**WHAT YOU SHOULD DO**
All lines from the one containing "254 450 5.70" to the end of the entries below should be output exactly as they appear. No other lines should be output.

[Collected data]
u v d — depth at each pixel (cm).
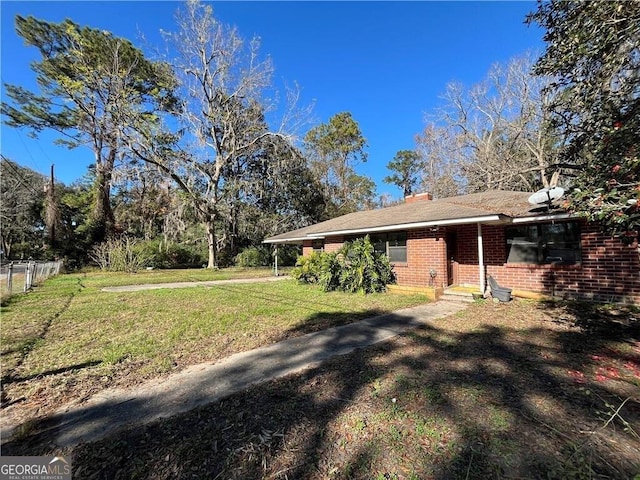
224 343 499
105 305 819
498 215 761
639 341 466
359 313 704
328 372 378
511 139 2031
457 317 654
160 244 2292
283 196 2705
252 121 2247
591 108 423
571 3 415
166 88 2022
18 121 2181
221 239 2558
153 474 210
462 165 2159
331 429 259
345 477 206
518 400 298
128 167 1959
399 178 3916
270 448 236
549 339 488
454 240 1035
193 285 1273
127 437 252
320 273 1129
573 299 770
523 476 202
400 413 280
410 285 1032
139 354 448
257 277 1631
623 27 357
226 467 216
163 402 309
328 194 3191
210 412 289
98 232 2288
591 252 747
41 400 317
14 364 411
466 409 284
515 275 881
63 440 249
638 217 308
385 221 1076
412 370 377
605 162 360
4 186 2952
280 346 483
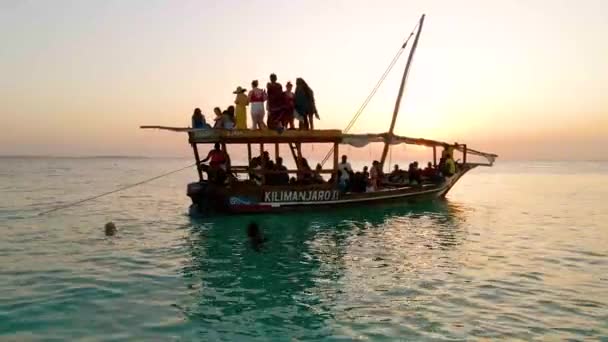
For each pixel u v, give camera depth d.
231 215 21.45
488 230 20.27
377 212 24.23
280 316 9.43
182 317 9.34
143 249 15.59
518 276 12.53
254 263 13.74
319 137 21.62
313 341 8.18
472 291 11.13
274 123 20.78
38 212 25.81
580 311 9.80
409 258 14.50
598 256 15.16
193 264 13.60
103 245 16.27
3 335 8.32
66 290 11.03
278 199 21.67
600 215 26.48
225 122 21.55
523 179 78.81
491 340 8.27
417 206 26.95
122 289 11.16
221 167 21.33
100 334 8.42
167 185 54.84
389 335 8.46
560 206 31.70
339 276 12.39
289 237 17.56
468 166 30.67
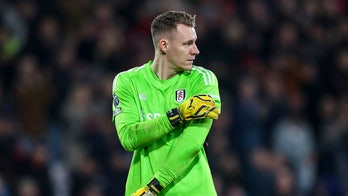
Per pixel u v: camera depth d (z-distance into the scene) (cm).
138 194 1994
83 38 5266
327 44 5816
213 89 2041
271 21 5822
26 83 4916
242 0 5866
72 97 4969
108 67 5166
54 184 4569
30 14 5222
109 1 5575
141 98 2061
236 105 5150
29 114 4881
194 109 1958
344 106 5553
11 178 4394
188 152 1986
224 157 4816
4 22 5112
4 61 4972
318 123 5572
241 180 4916
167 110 2042
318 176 5394
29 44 5106
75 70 5103
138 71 2089
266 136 5253
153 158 2036
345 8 6219
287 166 5178
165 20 2033
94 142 4778
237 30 5572
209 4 5762
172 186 2028
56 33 5234
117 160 4653
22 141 4678
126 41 5372
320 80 5700
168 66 2048
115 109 2080
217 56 5369
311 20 5950
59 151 4859
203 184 2050
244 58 5550
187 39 2020
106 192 4581
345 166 5403
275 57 5688
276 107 5328
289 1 5962
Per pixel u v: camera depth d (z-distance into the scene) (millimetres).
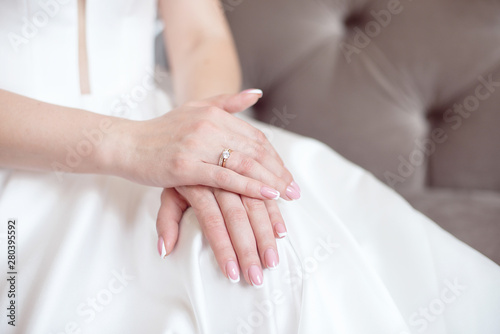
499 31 982
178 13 920
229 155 650
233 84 844
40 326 601
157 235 650
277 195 638
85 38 784
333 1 1042
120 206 689
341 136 1050
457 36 995
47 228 671
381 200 729
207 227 624
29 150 668
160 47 1082
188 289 596
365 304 624
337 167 776
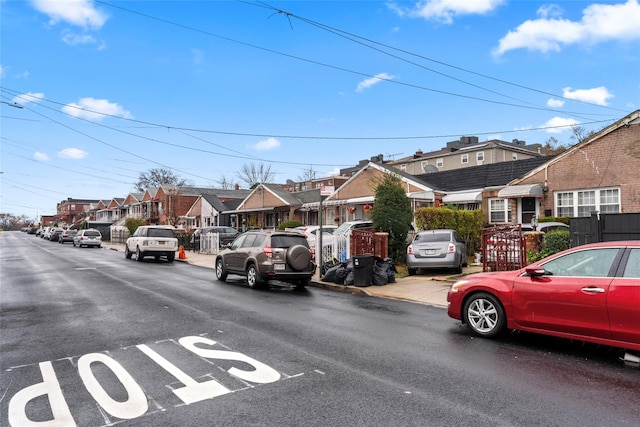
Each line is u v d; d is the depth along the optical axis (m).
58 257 25.25
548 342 6.39
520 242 11.54
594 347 6.11
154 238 22.25
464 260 14.79
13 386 4.72
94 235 38.84
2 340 6.61
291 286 13.20
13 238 65.75
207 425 3.77
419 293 10.87
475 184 24.47
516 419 3.83
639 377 4.91
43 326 7.52
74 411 4.07
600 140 17.39
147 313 8.58
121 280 14.06
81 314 8.51
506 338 6.62
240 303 9.80
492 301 6.62
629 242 5.67
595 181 17.44
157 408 4.12
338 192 30.23
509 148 46.09
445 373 5.05
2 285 12.94
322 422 3.80
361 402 4.22
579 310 5.68
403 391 4.50
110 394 4.47
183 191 54.19
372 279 12.13
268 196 37.56
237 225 42.69
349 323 7.70
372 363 5.41
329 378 4.88
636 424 3.73
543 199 19.12
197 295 10.96
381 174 26.38
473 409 4.05
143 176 79.69
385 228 16.31
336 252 15.72
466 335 6.84
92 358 5.66
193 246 29.97
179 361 5.51
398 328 7.32
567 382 4.75
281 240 12.43
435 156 50.72
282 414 3.96
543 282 6.09
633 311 5.24
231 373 5.06
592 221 10.36
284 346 6.17
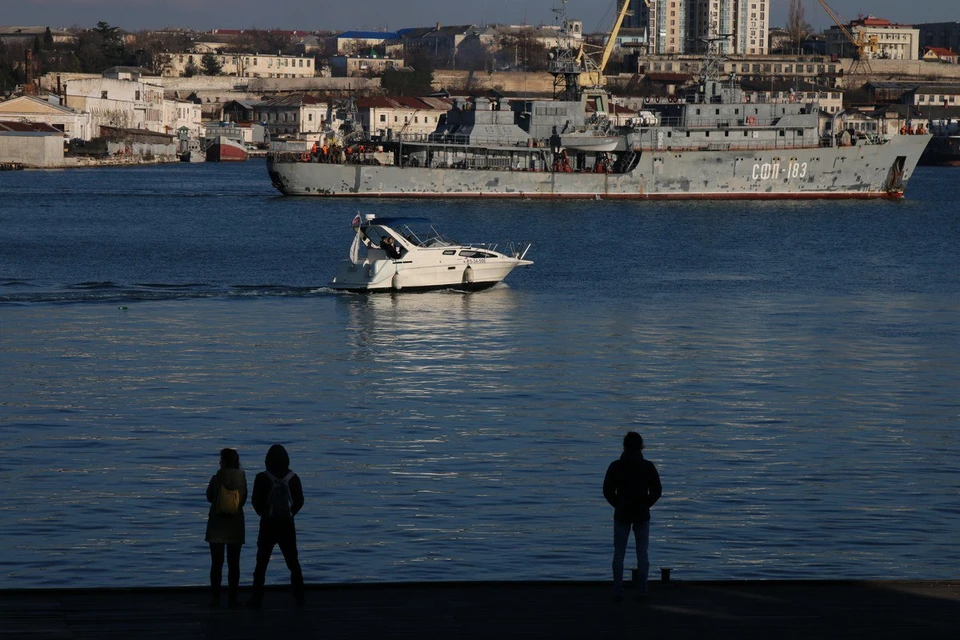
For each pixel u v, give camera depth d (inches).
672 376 3193.9
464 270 4658.0
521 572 1743.4
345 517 1983.3
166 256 5762.8
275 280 4948.3
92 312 4055.1
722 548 1862.7
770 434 2605.8
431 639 1284.4
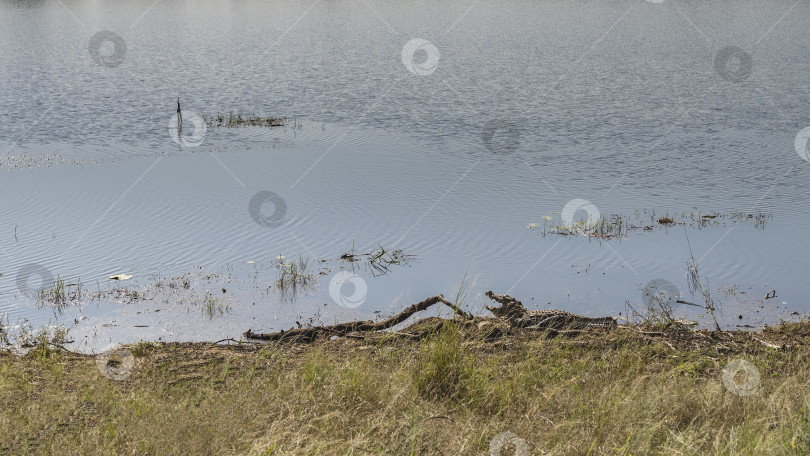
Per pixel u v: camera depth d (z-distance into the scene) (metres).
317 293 12.09
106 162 22.02
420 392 7.36
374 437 6.02
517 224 15.95
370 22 85.00
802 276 12.89
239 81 41.47
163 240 14.66
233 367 8.69
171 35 71.69
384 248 14.34
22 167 21.23
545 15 90.56
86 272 12.95
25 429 6.56
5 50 57.62
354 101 34.28
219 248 14.26
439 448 5.94
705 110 31.27
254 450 5.70
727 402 6.95
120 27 81.25
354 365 7.89
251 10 107.75
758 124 28.22
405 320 10.88
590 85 38.78
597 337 9.85
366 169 21.17
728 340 9.95
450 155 23.22
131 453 6.02
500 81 40.47
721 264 13.52
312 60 51.25
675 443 5.91
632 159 22.72
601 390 7.41
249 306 11.49
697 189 19.16
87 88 38.75
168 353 9.30
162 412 6.75
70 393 7.56
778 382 7.73
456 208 17.16
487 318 10.47
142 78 42.91
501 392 7.36
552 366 8.52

**RESULT OF THE TASK**
254 450 5.70
727 402 6.95
120 27 81.25
354 365 7.89
251 10 107.75
758 124 28.22
405 320 10.88
590 85 38.78
597 337 9.85
366 169 21.17
728 340 9.95
450 155 23.22
131 453 6.02
500 81 40.47
721 264 13.52
312 60 51.25
675 443 5.91
632 159 22.72
601 390 7.41
249 306 11.49
697 189 19.16
87 88 38.75
168 353 9.30
162 412 6.75
70 393 7.56
778 382 7.73
456 208 17.16
487 318 10.47
142 78 42.91
501 392 7.36
552 366 8.52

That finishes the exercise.